┌─ Source material
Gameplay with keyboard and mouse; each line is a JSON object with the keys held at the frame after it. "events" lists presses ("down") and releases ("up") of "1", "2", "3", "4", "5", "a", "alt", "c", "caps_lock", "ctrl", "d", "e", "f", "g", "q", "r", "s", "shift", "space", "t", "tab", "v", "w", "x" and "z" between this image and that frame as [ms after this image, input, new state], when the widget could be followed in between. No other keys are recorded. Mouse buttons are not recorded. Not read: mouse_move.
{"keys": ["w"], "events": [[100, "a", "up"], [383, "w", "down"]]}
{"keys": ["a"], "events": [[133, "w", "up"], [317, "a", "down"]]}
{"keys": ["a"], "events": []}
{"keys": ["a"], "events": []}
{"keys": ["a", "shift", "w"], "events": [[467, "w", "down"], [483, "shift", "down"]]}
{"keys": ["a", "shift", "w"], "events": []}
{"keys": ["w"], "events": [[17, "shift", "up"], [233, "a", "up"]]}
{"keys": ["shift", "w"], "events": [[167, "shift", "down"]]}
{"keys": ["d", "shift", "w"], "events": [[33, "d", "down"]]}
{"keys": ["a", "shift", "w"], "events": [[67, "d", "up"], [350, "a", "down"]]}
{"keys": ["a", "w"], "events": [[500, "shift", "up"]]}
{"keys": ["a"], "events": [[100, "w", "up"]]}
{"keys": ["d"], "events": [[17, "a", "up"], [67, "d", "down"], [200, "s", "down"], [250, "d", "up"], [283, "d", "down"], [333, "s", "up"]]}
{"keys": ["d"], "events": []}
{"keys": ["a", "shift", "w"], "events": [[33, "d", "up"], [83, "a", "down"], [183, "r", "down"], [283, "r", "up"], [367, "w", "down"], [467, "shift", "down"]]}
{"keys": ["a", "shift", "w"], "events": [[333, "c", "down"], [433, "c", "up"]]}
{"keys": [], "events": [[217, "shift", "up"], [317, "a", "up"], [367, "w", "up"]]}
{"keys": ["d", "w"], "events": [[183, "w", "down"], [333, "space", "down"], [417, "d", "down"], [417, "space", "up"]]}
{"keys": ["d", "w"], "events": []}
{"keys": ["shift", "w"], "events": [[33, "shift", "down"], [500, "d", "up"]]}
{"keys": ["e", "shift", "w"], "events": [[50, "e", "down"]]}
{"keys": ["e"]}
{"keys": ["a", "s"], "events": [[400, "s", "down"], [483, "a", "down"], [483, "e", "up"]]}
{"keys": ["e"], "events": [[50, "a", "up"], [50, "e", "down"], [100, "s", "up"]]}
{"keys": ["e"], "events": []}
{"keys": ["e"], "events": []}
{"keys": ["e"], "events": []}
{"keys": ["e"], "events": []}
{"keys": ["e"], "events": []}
└─
* **Required work**
Go through the records above and copy each line where "space" is found.

* **Worked solution**
Gameplay with keyboard and mouse; each line is a JSON object with the keys held at the frame after it. "events" lists presses ("down") and releases ("up") of "1", "2", "3", "4", "5", "a", "alt", "c", "caps_lock", "ctrl", "d", "e", "f", "g", "q", "r", "s", "shift", "space", "t", "tab", "v", "w", "x" and "z" between this image and that frame as [ms after this image, input, new state], when the widget could be followed in between. No other keys are recorded. Mouse buttons are not recorded. Not read: mouse_move.
{"keys": ["d", "w"], "events": [[183, "w", "down"], [333, "space", "down"], [417, "d", "down"], [417, "space", "up"]]}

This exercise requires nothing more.